Aan dit nummer werkten o.m. mede:
gerard den brabander. (Zie het februari-nummer; de bundel Gespleten vuur is inmiddels verschenen).
j. greshoff. Geb. 1888. Sinds de uitgave van zijn Verzameld werk in vijf delen (1948-1950) verschenen van zijn hand de volgende prozabundels: Mijn vriend Coster (1949), Marnix Gijsen (1955; met René Goris), Volière (1956), Bric à brac (1957), Janee (1958), Menagerie (1958) en Pluis en niet pluis; de zes en zeven kruisjes (1958). Voor verdere gegevens zie het april-nummer (aforismen) en het mei-nummer (gedichten).
catharina kortebos. Geb. 1916. Na het gymnasium te hebben afgelopen studeerde zij cello aan het Conservatorium te Amsterdam. Was o.a. lerares aan de Volksmuziekschool aldaar. Aan muzikale werkzaamheden kwam door huwelijk en moederschap voorlopig, door debuut als dichteres voorgoed een einde. Publiceerde Teken van leven (1958).

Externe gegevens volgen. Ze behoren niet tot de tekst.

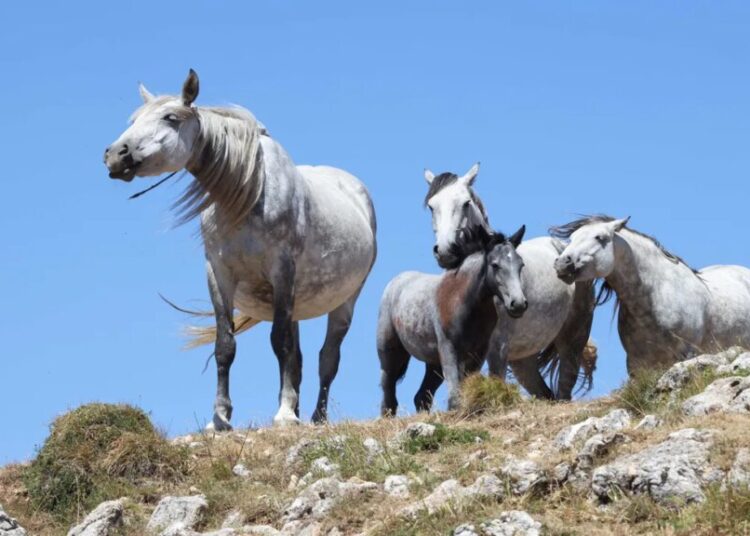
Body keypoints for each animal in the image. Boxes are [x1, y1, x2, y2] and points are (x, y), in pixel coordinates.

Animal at [104, 70, 377, 428]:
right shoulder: (219, 273)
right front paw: (219, 418)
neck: (248, 192)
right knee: (299, 360)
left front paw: (284, 414)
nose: (115, 155)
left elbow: (279, 342)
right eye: (134, 120)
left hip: (345, 301)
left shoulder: (281, 270)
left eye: (170, 118)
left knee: (327, 358)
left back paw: (316, 417)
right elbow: (226, 345)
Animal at [377, 225, 527, 414]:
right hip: (389, 354)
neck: (465, 303)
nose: (518, 304)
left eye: (521, 264)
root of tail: (396, 282)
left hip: (434, 363)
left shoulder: (478, 353)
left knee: (422, 397)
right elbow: (455, 395)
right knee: (388, 397)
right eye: (495, 265)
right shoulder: (449, 348)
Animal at [423, 164, 596, 399]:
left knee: (564, 389)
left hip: (572, 339)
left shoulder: (498, 348)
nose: (445, 250)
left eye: (466, 203)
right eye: (432, 206)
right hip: (523, 360)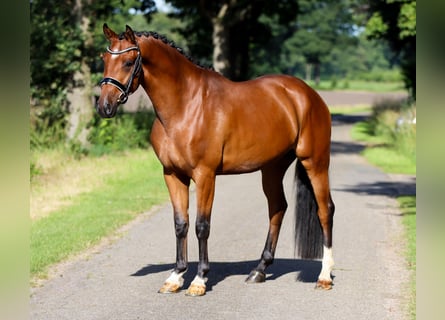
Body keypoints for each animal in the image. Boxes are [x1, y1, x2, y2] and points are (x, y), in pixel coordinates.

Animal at [96, 25, 332, 298]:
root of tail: (308, 94)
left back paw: (325, 276)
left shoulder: (205, 175)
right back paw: (259, 270)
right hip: (272, 168)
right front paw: (175, 277)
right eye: (104, 59)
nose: (104, 106)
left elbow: (202, 225)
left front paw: (199, 280)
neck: (185, 105)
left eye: (128, 61)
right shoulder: (172, 174)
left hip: (315, 162)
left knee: (325, 210)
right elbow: (181, 224)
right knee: (277, 208)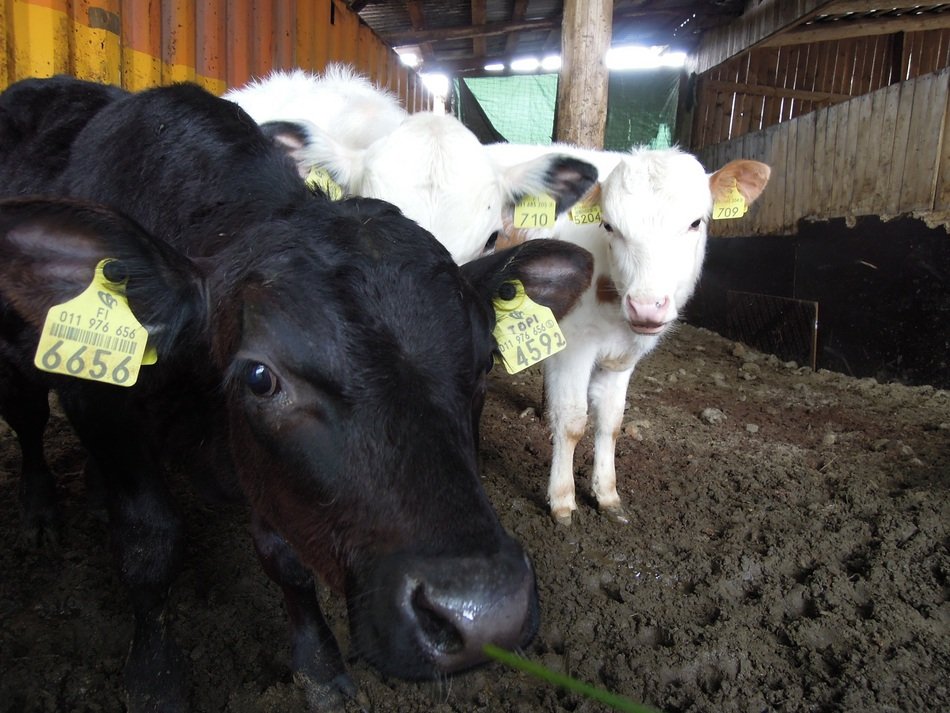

th.g. sinnige. Geb. 1920. Studeerde klassieke letteren te Nijmegen tot 1947, met onderbreking in de oorlogsjaren 1942-1945. Gaf daarna vier jaar les aan het Montessori-lyceum te De Bilt, en is sinds 1951 verbonden aan het lyceum voor meisjes ‘O.L. Vrouw ter Eem’ te Amersfoort als docent voor klassieke talen en oude geschiedenis. Vertalingen van zijn hand uit Unamuno's El Cristo de Velázquez verschenen in Dietsche Warande en Belfort van maart 1959.